On average, I download one app per quarter. Some I use more frequently than others, but all of these apps need to be regularly updated to maintain security, update features, and fix bugs. Many apps are pushing out updates much more frequently. I noticed over the past year that I could go from having all apps updated, to 32 apps requiring an update in five days.

When it comes to a customer-first digital strategy, companies should be asking themselves if an app is really the best way to reach their target audience. 

In fact, at the end of 2016, Gartner predicted that by 2019, 20 percent of brands would ditch their mobile app. What’s more, in its 2018 predictions, the company forecast that by 2021, more than 50 percent of corporations would spend more per annum on bots and chatbots than on mobile app development. 

So, we need to ask, what is the alternative for CIOs, CDOs, CMOs, and digital leaders who are looking for ways to reach, retain and grow their customer base? 

The logical app alternative 

The old battle advice goes: fight your enemy where they are not. Military strategists agreed that having your enemy come to you and fight you on your own terms was preferable. In a world where customers have access to thousands of offerings and millions of deals online, we need to flip that idea to Meet Your Customers Where They Are. 

Any marketeer will tell you just a how difficult it is to drive app downloads. Development, cross platform testing and user interface aside, the marketing campaign required to get customers to download the app can swallow entire annual budgets and still come up short. 

Looking at the facts, it makes infinitely more sense to work within the digital platforms already being used by your target audience. 

Clickatell is already enabling chat commerce for some of the leading global brands with its Touch solution. This allows organisations to serve their customers with an ‘app-like’ experience inside the chat or browser platform of their customer’s choice (Twitter, Facebook Messenger, etc.) 

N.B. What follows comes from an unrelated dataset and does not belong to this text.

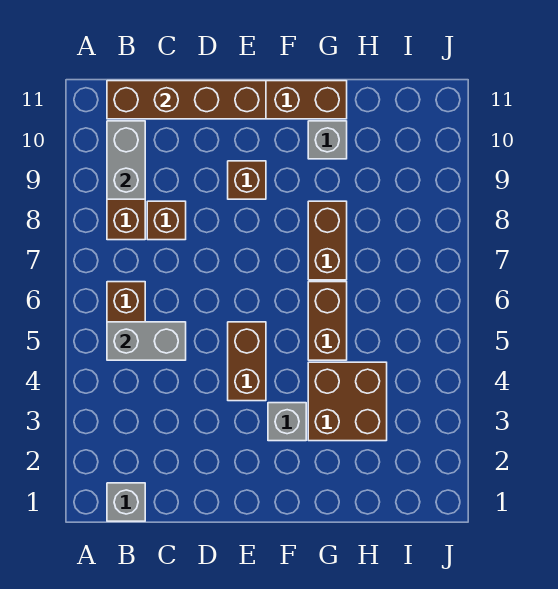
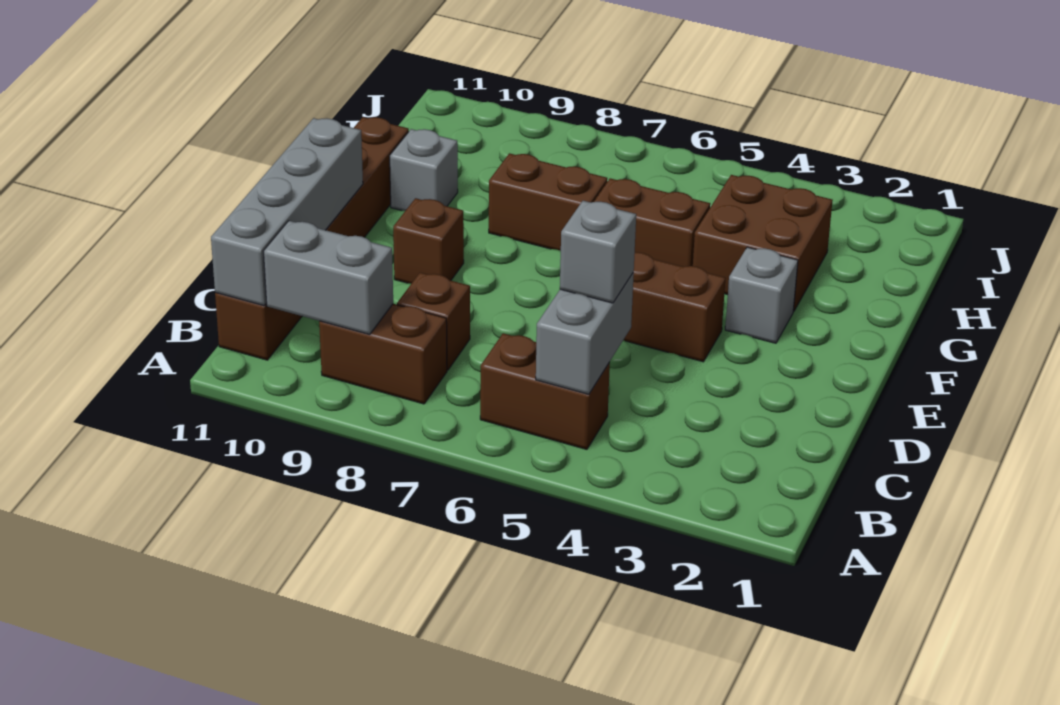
grey brick B1 level 1 -> grey brick C5 level 3
brown brick B11:E11 level 2 -> grey brick B11:E11 level 2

Brands can now send an actionable Touch link such as ‘find the nearest ATM’ or ‘reset my password’ within a chat stream that will open an intuitive touch card without the user having to download an app to perform the action. Services can also be linked to the in-app experience for brands not looking to abandon their app efforts. 

Working with our clients, many of whom are global innovators and thought leaders, we’ve found that having the courage to design with an ‘end user first’ approach and dealing with the back-end complexity behind the scenes results in cost efficient customer delight and ROI.